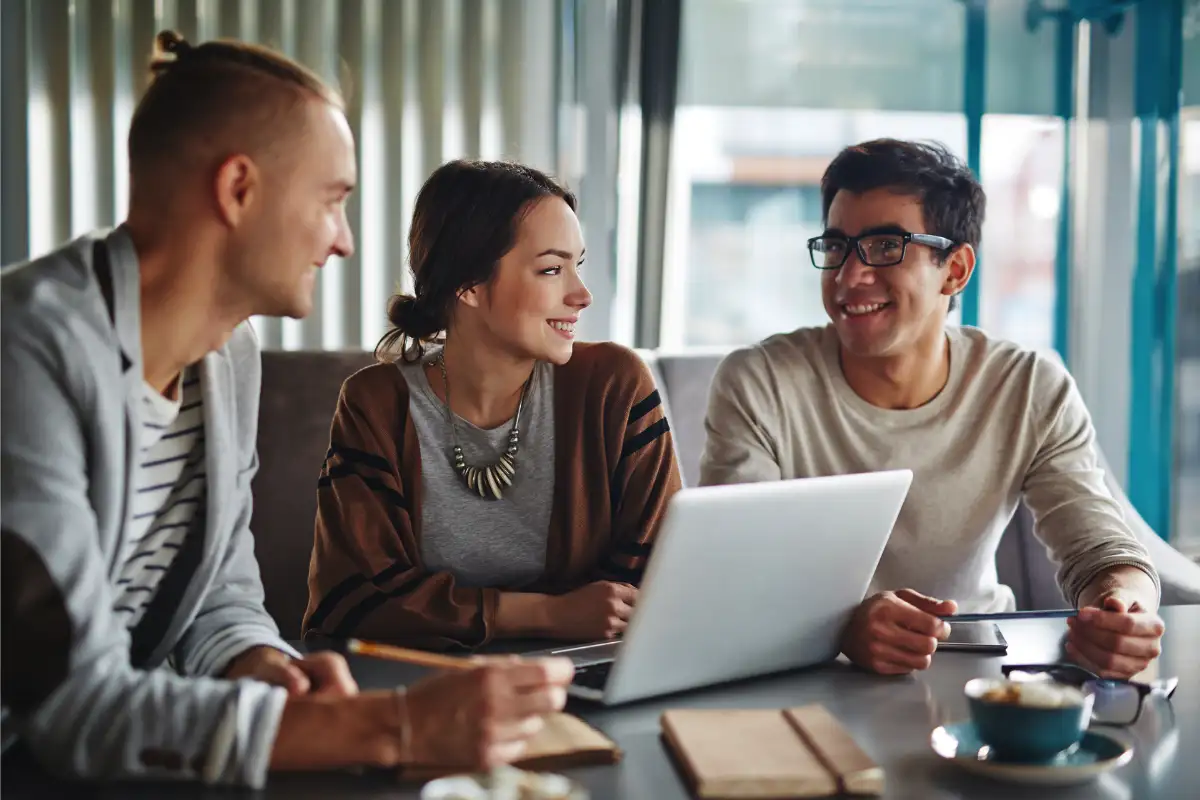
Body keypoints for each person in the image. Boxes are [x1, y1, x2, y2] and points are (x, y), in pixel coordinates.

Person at [1, 32, 572, 787]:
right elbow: (67, 701)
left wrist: (262, 665)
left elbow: (220, 598)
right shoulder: (25, 351)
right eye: (332, 200)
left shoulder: (228, 355)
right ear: (238, 190)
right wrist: (391, 725)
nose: (343, 241)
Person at [700, 139, 1164, 680]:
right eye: (837, 247)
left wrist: (1123, 609)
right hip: (809, 673)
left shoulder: (1027, 387)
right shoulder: (760, 383)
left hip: (984, 674)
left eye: (884, 247)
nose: (850, 277)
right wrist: (840, 626)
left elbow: (1100, 548)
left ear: (956, 270)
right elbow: (732, 575)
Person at [303, 159, 682, 649]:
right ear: (469, 285)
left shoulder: (614, 386)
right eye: (551, 269)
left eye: (577, 265)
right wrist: (549, 613)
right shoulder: (375, 405)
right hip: (429, 685)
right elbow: (351, 601)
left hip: (584, 673)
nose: (581, 295)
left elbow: (657, 579)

What you are asked to do:
Everything in the listing except the pictures must come back exactly as written.

Written response:
Body keypoints for each person in the image. Boxes are [x1, y1, x2, y2] and points are (x, y), in pixel coordinates.

Person at [1, 32, 572, 787]:
right elbow: (67, 701)
left wrist: (262, 665)
left elbow: (220, 598)
right shoulder: (25, 351)
right eye: (332, 200)
left shoulder: (228, 355)
right ear: (238, 190)
right wrist: (391, 725)
nose: (343, 241)
Person at [700, 139, 1164, 680]:
right eye: (837, 247)
left wrist: (1123, 609)
right hip: (809, 673)
left shoulder: (1027, 387)
right shoulder: (760, 383)
left hip: (984, 674)
left eye: (884, 247)
nose: (850, 277)
right wrist: (840, 626)
left elbow: (1100, 548)
left ear: (956, 270)
right elbow: (732, 575)
Person at [303, 159, 682, 649]:
right ear: (469, 285)
left shoulder: (614, 386)
right eye: (551, 269)
left eye: (577, 265)
right wrist: (549, 613)
right shoulder: (375, 405)
right hip: (429, 685)
right elbow: (351, 601)
left hip: (584, 673)
nose: (581, 295)
left elbow: (657, 579)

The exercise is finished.